Durante l'occupazione della facoltà dello scorso inverno, il Rettore, invece di rallegrarsi che 'sti ragazzi avessero dato finalmente un segno di vitalità, s'è spaventato e nel giro di una notte ha fatto montare videocamere di sicurezza in tutta la facoltà. Dopo tre anni di tasse versate, e salate, avrei preteso avesse speso quei soldi nel potenziare piuttosto le infrastrutture, a cominciare dai servizi igienici.

La didattica. E' il cuore di un corso universitario. E per quanto mi riguarda, in questi tre anni l'ho trovata eccellente. Non voglio esaminare adesso quest'aspetto, alla didattica dedicherò un articolo a parte. Qui voglio solo citare, al volo, i corsi che ho trovato più interessanti e validi: sicuramente le lezioni di Ferretti, tutte; poi quelle della coppia Giardini-Marramao, una finestra sul mondo passato e presente; la competenza della Giunta nella sua materia; le lezioni di linguistica della Catricalà ma anche quelle, interessantissime, della Stefinlongo (anche se c'ha torturato per tre giorni con i clitici); cito anche le lezioni di Abrusci pur non avendole seguite (all'eopca ero non frequentante), ma Elena mi ha sempre detto, e se lo dice lei non ho dubbi che sia così, che le sue lezioni sono state perfette, sia per la chiarezza di esposizione in aula, sia per la precisione svizzera con cui Abrusci ha seguito il programma del corso.

La presenza in aula. E' fondamentale, e l'esperienza di questi tre anni l'ha ampiamente dimostrato. Eppure, in questi anni, ho notato la sgradevole tendenza che hanno i ragazzi a disertare le lezioni man mano che il semestre avanza. Questo fenomeno si accentua nel II semestre, quello estivo. A maggio in aula c'erano praticamente quattro gatti, a parte i soliti noti del primo banco, e questo è paradossale perché un giovane ha sicuramente più tempo e meno difficoltà a frequentare rispetto ad un adulto. Penso alle mie colleghe, per esempio: tutte hanno mariti, compagni, figli da seguire (una di loro nel frattempo è diventata anche nonna, auguri) e naturalmente un lavoro a tempo pieno da mantenere.
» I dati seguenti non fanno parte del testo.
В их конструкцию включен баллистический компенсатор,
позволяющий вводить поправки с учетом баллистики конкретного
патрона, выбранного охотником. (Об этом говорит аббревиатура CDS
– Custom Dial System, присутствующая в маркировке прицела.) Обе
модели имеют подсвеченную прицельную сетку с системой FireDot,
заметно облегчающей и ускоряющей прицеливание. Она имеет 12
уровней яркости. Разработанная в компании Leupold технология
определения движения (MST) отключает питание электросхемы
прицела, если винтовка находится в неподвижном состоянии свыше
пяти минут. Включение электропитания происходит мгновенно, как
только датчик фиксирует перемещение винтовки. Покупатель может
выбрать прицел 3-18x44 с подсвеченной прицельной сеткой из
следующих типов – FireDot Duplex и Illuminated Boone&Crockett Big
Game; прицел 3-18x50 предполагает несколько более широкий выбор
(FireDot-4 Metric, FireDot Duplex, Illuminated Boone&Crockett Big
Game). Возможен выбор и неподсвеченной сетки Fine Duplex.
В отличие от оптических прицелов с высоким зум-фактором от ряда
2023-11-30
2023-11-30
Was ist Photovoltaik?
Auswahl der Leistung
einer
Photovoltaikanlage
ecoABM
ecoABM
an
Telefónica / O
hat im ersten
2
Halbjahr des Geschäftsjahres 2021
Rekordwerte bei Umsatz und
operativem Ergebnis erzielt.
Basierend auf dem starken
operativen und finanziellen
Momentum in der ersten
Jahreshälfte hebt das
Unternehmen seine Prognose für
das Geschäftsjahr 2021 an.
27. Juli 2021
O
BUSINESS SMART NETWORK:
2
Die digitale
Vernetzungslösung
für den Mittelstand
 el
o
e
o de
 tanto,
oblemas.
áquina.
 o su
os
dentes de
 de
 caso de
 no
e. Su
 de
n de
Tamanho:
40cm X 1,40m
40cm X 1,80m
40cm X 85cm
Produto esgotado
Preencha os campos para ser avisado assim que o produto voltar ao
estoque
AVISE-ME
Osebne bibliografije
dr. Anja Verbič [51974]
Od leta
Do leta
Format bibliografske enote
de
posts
Insomma per molte di loro arrivare in aula la mattina era un po' una corsa ad ostacoli. Eppure erano sempre lì a timbrare il cartellino. I ragazzi, data l'età, si suppone che questi vincoli non li abbiano, ma per loro la presenza in aula è un optional. E questo è un errore. Seguire le lezioni non solo è parte integrante della didattica, ma è anche un'opportunità: metà di un esame si costruisce in aula. Ma soprattutto, quasi sempre, è anche un piacere. E a questo aspetto dedicherò un prossimo articolo.